Task
Would you retype the entries from the first line to the line bearing "Andy. 2015. 'If", both included, leaving out every picture?

★ ★ ★ ★

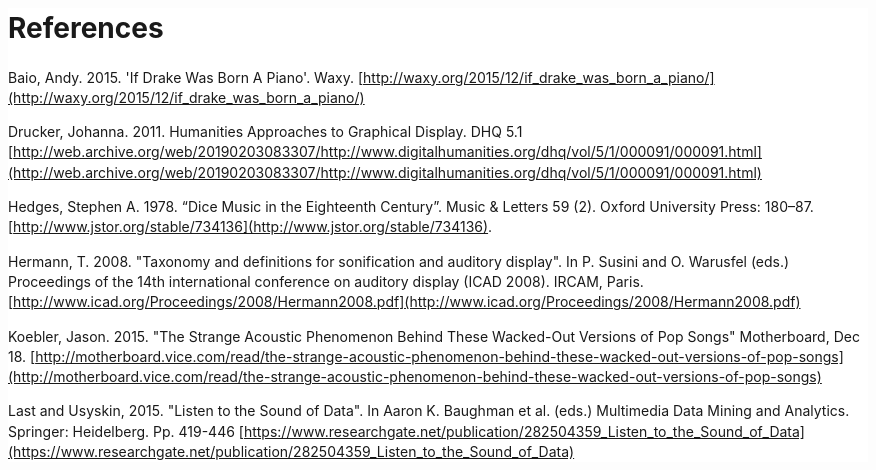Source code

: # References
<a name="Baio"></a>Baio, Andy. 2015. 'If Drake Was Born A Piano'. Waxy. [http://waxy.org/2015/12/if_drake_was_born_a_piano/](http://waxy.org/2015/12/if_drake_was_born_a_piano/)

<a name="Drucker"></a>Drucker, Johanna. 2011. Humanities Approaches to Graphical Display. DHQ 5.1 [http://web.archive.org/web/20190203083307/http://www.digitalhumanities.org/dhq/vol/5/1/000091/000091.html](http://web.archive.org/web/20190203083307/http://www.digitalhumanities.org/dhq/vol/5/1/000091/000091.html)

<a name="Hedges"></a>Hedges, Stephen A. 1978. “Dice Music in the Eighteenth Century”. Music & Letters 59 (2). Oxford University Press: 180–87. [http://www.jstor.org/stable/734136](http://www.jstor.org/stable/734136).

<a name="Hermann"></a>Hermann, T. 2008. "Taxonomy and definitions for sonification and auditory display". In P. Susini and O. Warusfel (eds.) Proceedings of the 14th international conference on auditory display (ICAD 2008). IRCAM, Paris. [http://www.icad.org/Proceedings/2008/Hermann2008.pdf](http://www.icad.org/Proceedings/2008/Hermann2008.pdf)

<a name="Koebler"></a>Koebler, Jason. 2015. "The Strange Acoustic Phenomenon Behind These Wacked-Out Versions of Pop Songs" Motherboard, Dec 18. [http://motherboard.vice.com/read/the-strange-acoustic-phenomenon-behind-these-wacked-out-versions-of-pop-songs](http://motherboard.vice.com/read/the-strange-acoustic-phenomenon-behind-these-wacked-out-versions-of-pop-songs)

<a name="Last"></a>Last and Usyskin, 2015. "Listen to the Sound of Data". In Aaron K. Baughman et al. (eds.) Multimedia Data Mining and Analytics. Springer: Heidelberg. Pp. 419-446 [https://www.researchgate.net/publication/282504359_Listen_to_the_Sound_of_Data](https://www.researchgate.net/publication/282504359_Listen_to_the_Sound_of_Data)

★ ★ ★ ★

Response
Source code

: # References
<a name="Baio"></a>Baio, Andy. 2015. 'If Drake Was Born A Piano'. Waxy. [http://waxy.org/2015/12/if_drake_was_born_a_piano/](http://waxy.org/2015/12/if_drake_was_born_a_piano/)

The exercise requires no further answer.